__抜粋本文__.
- - -
〈グローバルウオッチ〉 「家族」のかたち1

SEIKYO online (聖教新聞社):聖教ニュース

〈グローバルウオッチ〉 「家族」のかたち1 2017年7月8日

「個人の自立」の先に親子の和が見える
木南研二さん㊧と母・信惠さん。信惠さんは本紙の配達を続けて今年で30年になる

 現代社会の課題と向き合う「グローバルウオッチ」。7月は、若者を取り巻く「家族」について考える。最小単位の社会といわれる家族は今、世界各地でどのような課題に直面しているのか。創価の思想・哲学は、その状況に、どのような価値を提供できるのか。今回は、日本と韓国の親子を取材した。(記事=金田陽介)

距離

 父親の記憶はない。
 岡山県美作市の木南研二さん(圏男子部書記長)は、生後間もなく両親が離婚し、母・信惠さん(地区婦人部長)に育てられた。1986年(昭和61年)、木南さんが4歳の時、母子で入会した。
 信惠さんは、土木工事の現場などで働いた。祖父母が、木南さんの親代わりだった。
 木南さんは中学生になると、学校に行かなくなった。「テレビゲームに夢中になったから」だと本人はいう。
 違う理由もあった、と信惠さんは思っている。脳裏に浮かぶ当時の出来事がある。ある日、野球好きの息子に連れられ、空き地でキャッチボールの相手をさせられた。信惠さんの不慣れなボールは、何度やっても真っすぐに届かない。いら立ち、怒鳴り散らす息子の感情を、父親役も務めようと覚悟してきた母は、黙って受け止めた。
- - -
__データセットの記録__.

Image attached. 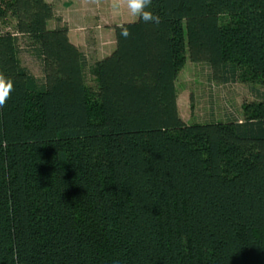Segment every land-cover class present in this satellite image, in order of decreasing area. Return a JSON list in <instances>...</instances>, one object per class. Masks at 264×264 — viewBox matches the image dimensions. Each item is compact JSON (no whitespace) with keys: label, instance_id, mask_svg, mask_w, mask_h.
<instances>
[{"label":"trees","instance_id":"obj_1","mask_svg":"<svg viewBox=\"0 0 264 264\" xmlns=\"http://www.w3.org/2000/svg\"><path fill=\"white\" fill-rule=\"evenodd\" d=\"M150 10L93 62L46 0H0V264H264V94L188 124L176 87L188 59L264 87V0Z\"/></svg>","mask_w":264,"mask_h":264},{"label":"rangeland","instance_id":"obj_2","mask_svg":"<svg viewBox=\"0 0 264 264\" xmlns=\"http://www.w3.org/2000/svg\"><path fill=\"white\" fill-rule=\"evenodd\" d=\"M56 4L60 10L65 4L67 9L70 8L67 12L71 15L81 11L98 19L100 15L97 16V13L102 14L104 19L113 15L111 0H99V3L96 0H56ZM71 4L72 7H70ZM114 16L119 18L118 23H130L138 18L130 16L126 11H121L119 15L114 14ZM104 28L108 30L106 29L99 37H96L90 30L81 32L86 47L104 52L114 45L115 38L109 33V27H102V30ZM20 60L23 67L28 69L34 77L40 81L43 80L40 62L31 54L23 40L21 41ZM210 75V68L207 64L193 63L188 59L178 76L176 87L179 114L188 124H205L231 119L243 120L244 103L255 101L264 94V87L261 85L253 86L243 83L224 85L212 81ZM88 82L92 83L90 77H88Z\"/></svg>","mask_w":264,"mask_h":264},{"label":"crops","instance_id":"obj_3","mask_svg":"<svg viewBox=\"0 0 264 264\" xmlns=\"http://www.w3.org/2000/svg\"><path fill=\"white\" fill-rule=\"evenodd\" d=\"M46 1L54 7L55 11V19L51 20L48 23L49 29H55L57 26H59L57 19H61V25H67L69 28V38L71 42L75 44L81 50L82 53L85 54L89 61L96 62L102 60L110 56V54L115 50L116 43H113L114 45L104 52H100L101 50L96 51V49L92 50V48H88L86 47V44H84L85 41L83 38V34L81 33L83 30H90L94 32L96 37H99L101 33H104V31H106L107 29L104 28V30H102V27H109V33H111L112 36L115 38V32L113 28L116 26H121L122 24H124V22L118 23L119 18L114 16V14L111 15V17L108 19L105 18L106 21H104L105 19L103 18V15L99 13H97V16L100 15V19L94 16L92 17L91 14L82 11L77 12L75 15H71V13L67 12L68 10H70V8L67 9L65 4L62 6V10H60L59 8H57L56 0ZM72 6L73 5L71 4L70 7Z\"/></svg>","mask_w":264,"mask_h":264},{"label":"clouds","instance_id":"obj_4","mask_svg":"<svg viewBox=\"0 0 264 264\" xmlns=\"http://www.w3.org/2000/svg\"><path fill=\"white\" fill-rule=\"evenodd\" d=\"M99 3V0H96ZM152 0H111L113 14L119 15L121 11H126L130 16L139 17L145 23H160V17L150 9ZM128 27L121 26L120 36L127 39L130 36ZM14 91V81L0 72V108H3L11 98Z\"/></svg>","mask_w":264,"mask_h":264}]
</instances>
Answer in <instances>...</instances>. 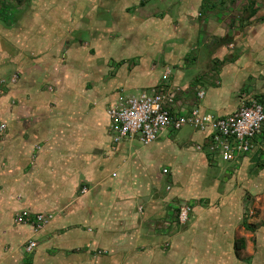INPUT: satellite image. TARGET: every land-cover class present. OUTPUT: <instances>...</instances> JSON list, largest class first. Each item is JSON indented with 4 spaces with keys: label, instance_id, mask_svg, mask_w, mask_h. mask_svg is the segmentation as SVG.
- - -
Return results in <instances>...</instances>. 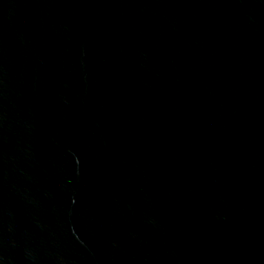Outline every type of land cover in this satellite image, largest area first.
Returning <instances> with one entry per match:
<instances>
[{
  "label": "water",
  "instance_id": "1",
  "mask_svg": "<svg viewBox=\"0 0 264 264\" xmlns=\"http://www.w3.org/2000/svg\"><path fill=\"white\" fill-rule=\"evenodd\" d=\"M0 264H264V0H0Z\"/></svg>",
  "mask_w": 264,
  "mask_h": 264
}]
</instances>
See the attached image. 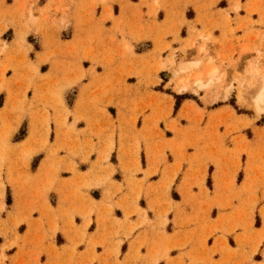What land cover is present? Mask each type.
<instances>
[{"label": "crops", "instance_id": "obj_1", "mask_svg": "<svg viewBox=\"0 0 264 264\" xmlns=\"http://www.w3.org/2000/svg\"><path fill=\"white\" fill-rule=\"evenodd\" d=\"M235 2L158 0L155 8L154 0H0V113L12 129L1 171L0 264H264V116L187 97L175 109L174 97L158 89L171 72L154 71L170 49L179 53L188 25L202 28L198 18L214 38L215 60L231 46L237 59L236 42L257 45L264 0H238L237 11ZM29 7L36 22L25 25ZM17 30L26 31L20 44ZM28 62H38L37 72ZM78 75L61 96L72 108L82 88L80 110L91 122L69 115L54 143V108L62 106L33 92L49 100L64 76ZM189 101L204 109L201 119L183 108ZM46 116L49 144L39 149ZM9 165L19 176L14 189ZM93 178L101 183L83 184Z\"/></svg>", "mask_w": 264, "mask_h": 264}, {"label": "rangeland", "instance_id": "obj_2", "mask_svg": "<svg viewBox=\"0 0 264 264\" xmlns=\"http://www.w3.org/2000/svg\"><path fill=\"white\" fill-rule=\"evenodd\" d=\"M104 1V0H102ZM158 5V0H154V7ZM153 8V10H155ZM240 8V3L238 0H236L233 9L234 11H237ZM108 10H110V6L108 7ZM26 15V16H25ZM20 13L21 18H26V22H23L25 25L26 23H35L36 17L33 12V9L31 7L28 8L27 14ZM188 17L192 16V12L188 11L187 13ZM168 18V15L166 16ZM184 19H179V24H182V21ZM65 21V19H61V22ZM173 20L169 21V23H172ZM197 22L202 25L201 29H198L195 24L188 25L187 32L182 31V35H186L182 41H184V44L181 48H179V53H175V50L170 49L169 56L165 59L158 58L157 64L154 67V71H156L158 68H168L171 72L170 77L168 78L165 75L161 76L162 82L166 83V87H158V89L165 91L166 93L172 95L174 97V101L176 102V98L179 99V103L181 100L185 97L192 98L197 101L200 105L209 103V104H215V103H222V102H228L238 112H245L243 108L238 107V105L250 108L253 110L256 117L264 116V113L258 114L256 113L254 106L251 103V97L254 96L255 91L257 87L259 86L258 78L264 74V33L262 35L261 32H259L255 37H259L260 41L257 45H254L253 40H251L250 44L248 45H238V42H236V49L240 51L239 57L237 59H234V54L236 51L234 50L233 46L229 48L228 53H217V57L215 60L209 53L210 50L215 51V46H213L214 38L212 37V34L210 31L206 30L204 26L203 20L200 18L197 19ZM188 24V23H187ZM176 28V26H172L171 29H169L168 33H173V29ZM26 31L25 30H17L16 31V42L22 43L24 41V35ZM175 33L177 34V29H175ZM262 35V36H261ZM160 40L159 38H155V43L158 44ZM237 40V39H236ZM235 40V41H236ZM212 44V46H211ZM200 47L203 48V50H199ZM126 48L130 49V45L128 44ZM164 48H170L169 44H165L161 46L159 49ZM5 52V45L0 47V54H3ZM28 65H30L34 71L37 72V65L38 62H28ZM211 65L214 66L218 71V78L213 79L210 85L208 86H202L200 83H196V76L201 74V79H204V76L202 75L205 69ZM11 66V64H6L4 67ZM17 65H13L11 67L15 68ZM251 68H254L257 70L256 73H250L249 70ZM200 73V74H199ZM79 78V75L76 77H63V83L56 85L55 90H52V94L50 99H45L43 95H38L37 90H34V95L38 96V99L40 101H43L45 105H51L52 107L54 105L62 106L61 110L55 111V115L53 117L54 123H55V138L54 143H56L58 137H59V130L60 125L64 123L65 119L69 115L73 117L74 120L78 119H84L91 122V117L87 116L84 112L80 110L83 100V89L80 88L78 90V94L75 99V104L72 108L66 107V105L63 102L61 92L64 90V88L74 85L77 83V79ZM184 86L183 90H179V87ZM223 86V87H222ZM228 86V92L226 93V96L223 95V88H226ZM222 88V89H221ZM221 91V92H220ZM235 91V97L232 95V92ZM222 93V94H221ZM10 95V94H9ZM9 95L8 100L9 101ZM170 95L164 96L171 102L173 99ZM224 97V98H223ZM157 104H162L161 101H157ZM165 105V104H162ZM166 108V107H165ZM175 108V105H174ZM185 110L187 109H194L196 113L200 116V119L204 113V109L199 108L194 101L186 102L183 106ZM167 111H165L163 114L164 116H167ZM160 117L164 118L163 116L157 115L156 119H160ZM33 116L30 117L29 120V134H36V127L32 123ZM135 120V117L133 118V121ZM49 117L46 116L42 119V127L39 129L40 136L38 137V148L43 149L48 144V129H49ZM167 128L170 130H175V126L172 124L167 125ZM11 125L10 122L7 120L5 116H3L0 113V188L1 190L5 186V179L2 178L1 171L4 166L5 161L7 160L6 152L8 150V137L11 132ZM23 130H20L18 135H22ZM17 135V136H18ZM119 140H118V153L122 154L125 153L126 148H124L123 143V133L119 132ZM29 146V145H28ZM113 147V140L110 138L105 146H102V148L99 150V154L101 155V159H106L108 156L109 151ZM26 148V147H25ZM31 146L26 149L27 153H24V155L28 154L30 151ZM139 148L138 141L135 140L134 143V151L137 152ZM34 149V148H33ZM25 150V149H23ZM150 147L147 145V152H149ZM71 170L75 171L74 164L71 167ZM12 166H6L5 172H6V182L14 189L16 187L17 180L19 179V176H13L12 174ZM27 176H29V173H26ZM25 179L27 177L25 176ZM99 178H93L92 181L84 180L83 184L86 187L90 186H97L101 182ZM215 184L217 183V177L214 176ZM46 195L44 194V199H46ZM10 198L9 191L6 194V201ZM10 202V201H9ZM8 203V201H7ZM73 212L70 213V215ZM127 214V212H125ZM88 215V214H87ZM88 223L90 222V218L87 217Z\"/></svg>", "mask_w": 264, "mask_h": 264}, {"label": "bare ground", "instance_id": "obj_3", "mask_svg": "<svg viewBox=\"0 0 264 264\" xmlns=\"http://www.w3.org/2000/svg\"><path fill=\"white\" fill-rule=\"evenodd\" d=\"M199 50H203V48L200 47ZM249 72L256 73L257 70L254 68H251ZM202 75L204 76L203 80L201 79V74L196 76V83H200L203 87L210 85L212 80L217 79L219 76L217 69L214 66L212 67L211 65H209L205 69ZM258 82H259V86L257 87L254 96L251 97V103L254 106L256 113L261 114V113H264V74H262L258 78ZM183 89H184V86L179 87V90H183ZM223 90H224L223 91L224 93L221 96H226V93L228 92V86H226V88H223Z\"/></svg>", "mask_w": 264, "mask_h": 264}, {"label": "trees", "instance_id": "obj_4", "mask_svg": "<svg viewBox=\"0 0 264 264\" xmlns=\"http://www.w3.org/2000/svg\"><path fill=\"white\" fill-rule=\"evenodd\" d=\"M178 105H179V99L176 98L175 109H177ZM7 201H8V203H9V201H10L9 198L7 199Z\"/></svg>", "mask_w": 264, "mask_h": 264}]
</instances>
- - -
__課題 1__. 記事によると、木南研二さんが母と一緒に入会したのは何歳の時か答えなさい。
__課題 2__. 記事のうち、「現代社会の課題と向き合う「グ」から「なったから」だと本人はいう。」までをそのまま書き写しなさい。
これらの資料は別の出典から取られたものである。

__解答 1__. 4歳の時である。

__解答 2__.
現代社会の課題と向き合う「グローバルウオッチ」。7月は、若者を取り巻く「家族」について考える。最小単位の社会といわれる家族は今、世界各地でどのような課題に直面しているのか。創価の思想・哲学は、その状況に、どのような価値を提供できるのか。今回は、日本と韓国の親子を取材した。(記事=金田陽介)

距離

 父親の記憶はない。
 岡山県美作市の木南研二さん(圏男子部書記長)は、生後間もなく両親が離婚し、母・信惠さん(地区婦人部長)に育てられた。1986年(昭和61年)、木南さんが4歳の時、母子で入会した。
 信惠さんは、土木工事の現場などで働いた。祖父母が、木南さんの親代わりだった。
 木南さんは中学生になると、学校に行かなくなった。「テレビゲームに夢中になったから」だと本人はいう。